Calvin Meiker Dillabough
A lifetime resident of the Chesterville area, Calvin Meiker Dillabough died peacefully at home on Oct. 15, 2004. He was 96.
He was born on March 2, 1908 at the family home east of Chesterville. Parents Morley and Alice also had one older son, Arthur, and one younger daughter, Stella.
When Calvin was about 26, he set his sights on a young girl from Winchester Springs by the name of Cassie Hummel. On their first date Calvin picked Cassie up in a horse drawn carriage which was pulled by a horse named Bird. This continued to be their mode of transportation for subsequent dates.
Their courtship was short-lived and they soon became husband and wife. They were married in Elma on June 26, 1935. After they were married they lived with his father Morley, his brother Arthur, and his wife Evelyn. A while later they moved to another farm east of Dunbar, very close to where they would later enjoy many years of retirement together.
In March of 1936 they had their first child, Shirley Jean. In October of 1939 their son Ray Calvin was born. Their family was complete. Cassie remembers Calvin saying, “Cassie, now we have one of each and that is enough.”
The bulk of his working years would be spent on a family farm which was shared with Ray and his family on the Weeger Road. He also worked for Nestle, Murray Sullivan and Morewood Homes to earn a little extra money. He was even known to some of the local neighbors as the barber, as he would cut the men’s hair on Sundays, but there was no charge for that.
In the summer of 1978 both Calvin and Cassie worked at Morewood, putting together homes for many families. It was then that they decided to build a home on a little piece of the farm and retire.When they moved to this little bungalow, the only piece of farm equipment he took with him was his beloved Massey “50” tractor.
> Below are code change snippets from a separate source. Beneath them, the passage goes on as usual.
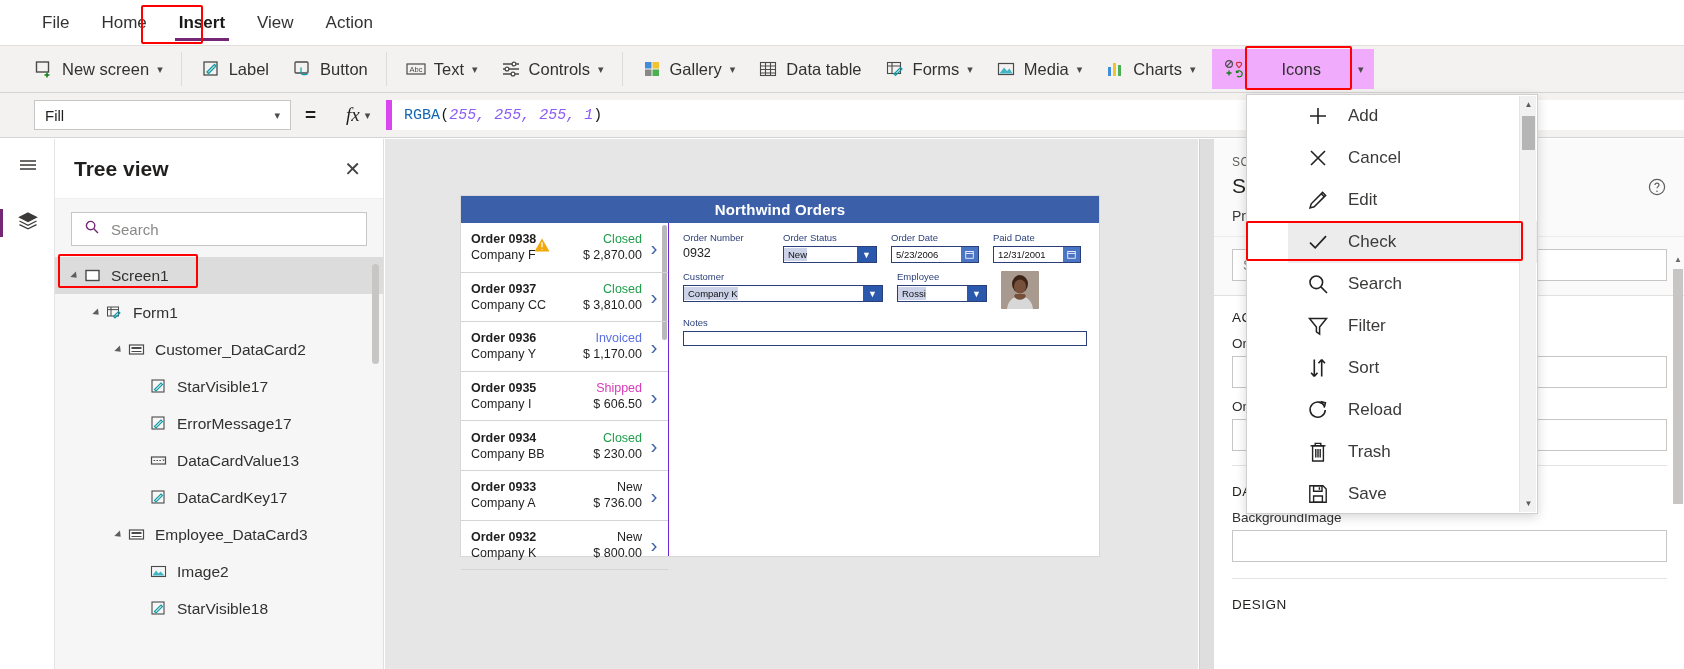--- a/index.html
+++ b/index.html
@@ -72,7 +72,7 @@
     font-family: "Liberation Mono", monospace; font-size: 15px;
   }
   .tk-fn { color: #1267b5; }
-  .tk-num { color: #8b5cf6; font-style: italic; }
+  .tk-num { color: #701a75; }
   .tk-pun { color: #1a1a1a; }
He enjoyed many things in life. Among these were his family, cards, dances, gardening, travel and carpentry work. He also loved to make miniature replicas of sleighs and wagons, the kind they used when he was a young man on the farm. He loved to hear the hunting and fishing stories told by his family members and he did go on a few fishing trips. On one of those trips his grandson Ron had invited him to the sixth annual Napanee Walleye Fishing Derby. He won second place hooking a nine-pound pickerel.
Wednesday and Saturday nights were card nights at Cal and Cassie’s. During these nights the players would tease each other about how many nickels they had in their jar, and how many they had lost to each other. Calvin loved to see his family and friends stop in for a visit. He loved to have people around him to visit and have a good time.
He was very dedicated to his family and his beloved Cassie. When she was in the hospital, Cal was up early and ready to go every morning. He would sit by her side from morning until after she was settled in at night. Even in the last few weeks when he was not feeling well, he was always asking where “Mom” was and if she was being looked after.
He always told his family, “You make sure she is looked after and has what ever she needs.” This deep love and sense of caring was a trademark of Calvin and he will be fondly remembered by all of his family and the many people who had the pleasure of calling him their friend.
He is survived by his loving wife Cassie; and children Shirley (Lyle) Munro, and Ray (Verna), both of RR 2 Chesterville. He was predeceased by brother Arthur and sister Stella Parker. He will be fondly remembered by 12 grandchildren, 27 great-grandchildren, and one great-great-granddaughter. He is also survived by nieces and nephews.
Friends called at the Marsden and McLaughlin Funeral Home in Williamsburg on Oct. 24. The funeral service was held at the funeral home on Oct. 18 with Rev. Doug Carnegie officiating. Interment followed at Maple Ridge Cemetery in Chesterville.
Pallbearers were grandchildren Carl, Lyndon, and Ron Munro; Kathy Crump; Wayne Dillabough; Donna Dillabough; Debbie Sharkey; and Darlene Marcellus. Donations to the Williamsburg United Church would be appreciated by the family.